→ **Required work**
Where does the word "dans" show up in the records? Copy every line that holds it.

[Data entries]
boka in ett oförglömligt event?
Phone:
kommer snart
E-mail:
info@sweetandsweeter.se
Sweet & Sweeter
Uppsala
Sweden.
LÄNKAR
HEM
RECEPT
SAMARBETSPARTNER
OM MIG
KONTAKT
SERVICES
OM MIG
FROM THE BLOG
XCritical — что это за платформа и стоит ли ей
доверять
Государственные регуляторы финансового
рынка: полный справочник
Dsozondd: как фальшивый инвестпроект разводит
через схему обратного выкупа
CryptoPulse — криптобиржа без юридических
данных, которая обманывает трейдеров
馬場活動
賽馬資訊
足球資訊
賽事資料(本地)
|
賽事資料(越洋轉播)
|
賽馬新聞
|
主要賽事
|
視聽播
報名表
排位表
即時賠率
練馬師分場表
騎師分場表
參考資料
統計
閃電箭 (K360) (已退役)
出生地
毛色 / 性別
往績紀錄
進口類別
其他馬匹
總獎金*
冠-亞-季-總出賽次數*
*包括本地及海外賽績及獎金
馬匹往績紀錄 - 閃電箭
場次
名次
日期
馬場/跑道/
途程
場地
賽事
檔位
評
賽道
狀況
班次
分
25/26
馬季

* * *

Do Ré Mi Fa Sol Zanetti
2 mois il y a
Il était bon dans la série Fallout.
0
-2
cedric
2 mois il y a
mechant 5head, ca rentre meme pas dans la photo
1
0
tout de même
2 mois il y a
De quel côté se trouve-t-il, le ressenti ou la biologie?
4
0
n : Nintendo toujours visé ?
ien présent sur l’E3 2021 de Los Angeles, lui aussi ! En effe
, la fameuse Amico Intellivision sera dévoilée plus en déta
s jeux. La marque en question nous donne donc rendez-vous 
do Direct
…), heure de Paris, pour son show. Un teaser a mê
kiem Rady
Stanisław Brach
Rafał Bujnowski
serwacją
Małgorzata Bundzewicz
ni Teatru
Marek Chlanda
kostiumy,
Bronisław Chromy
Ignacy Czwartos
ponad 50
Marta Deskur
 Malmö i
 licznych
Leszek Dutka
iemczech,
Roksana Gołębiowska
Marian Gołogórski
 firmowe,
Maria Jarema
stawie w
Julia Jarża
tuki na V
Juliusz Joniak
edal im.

→ **Result for this exercise**
Il était bon dans la série Fallout.
mechant 5head, ca rentre meme pas dans la photo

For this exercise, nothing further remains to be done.